Moorcroft At RHS Chelsea 2017Posted on - 22nd May 2017
Without fail, the Chelsea Flower Show heralds the start of the summer season amidst a blaze of glorious colour and exceptional exhibits.
This year, Moorcroft exhibit at the RHS Chelsea Flower Show, one of the most famous gardening shows in the world. Truly, RHS Chelsea is a celebration of floral design, in all its wonderful forms. New plants are launched at the show and the popularity of older varieties revived before the eyes of the horticultural world. It’s the garden design equivalent of Paris Fashion Week - we noted some exhibitors had taken this quite literally this year!
Below, Chelsea Pensioners with Lest We Forget
On trend, this year at Chelsea, is the Moorcroft Delphinium vase, which appeared in a Homes & Antiques editorial this month - a towering giant of the interior scene! Like the gardens, the Moorcroft stand was awash with pink and purple perennials with the stands morphing into a cottage style stone wall at their base. Huge Congratulations to Kim Thompson and her team for dressing Moorcroft Stand SW18 with such consideration to the gardens around them. With delight, we are pleased to announce that Moorcroft has received a 4-star award for her RHS Chelsea Stand. Blooming Marvellous! Find out dates, times and ticket prices at RHS Chelsea 2017, and see Moorcroft designs displayed at their very best, together with unique offers to celebrate the occasion.
Below, Moorcroft's coveted 4 Star RHS Award - unheard of for first-time attendees!

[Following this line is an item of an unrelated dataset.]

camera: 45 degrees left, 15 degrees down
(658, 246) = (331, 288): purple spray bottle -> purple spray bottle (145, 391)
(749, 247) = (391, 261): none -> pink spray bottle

Of course, Moorcroft are still a licensed RHS supplier for a very special project - a collection inspired by the botanical drawings from the famous RHS Lindley Library (the largest and most comprehensive gardening library in the world). This collection coincided with the release of a book depicting these rare and beautiful illustrations of forty captivating roses and exploring the history of the rose.
View the Moorcroft RHS Rose Collection
Aptly named The Rose by Brent Elliott, the designers were swept away by the sheer beauty of illustrations from the likes of Mary Lawrence’s (1794–1830) Selection of Roses From Nature, which was one of the first books solely dedicated to roses and one single copy of which can reach £120,000 on the secondary market, and Pierre Joseph Redoute, who painted most of the roses from Empress Josephine’s garden at Malmaison from 1817 to 1824. Bred for thousands of years for their fragrant perfume as well as an intoxicating spectrum of colours, the legacy of the rose is endless. Now roses have become a part of Moorcroft’s RHS design history too, with each piece in the RHS Rose Collection helping to raise funds for the charity. Moorcroft will offer a collection of the RHS designs for sale at the Chelsea Flower show 2017.
Dame Judi Dench holds a 'David Austin' Apricot Rose named after her.
There is a rose whose name is like no other. When Niel, a battle-weary French general was returning from the scene of a great victory in a war between France and Austria, he received from a peasant who wished to honour the hero, a basket of beautiful golden yellow roses. Fortuitously, one of the stems happened to have its roots clinging to it, and so the general took it to a florist in Paris for cultivation. Niel then took the plant as a gift to the Empress Eugenie. She expressed her gratitude for the exquisite nameless flower by naming it ‘Marechal Niel’ and at the very same moment she bestowed upon the astonished general the jeweled baton that elevated him to the high office of marshal of France. Marechal Niel by Kerry Goodwin exudes all the romanticism found in this name.
The importance of roses cannot be ignored. Symbolising a vast multitude of emotions from love, sympathy and sorrow, roses work as metaphors in poems and silent words in art and film. Bred for thousands of years to create a wide variety of growing habits and fragrant perfume as well as an intoxicating spectrum of colours, their legacy is endless and so too, The Moorcroft RHS Rose Collection.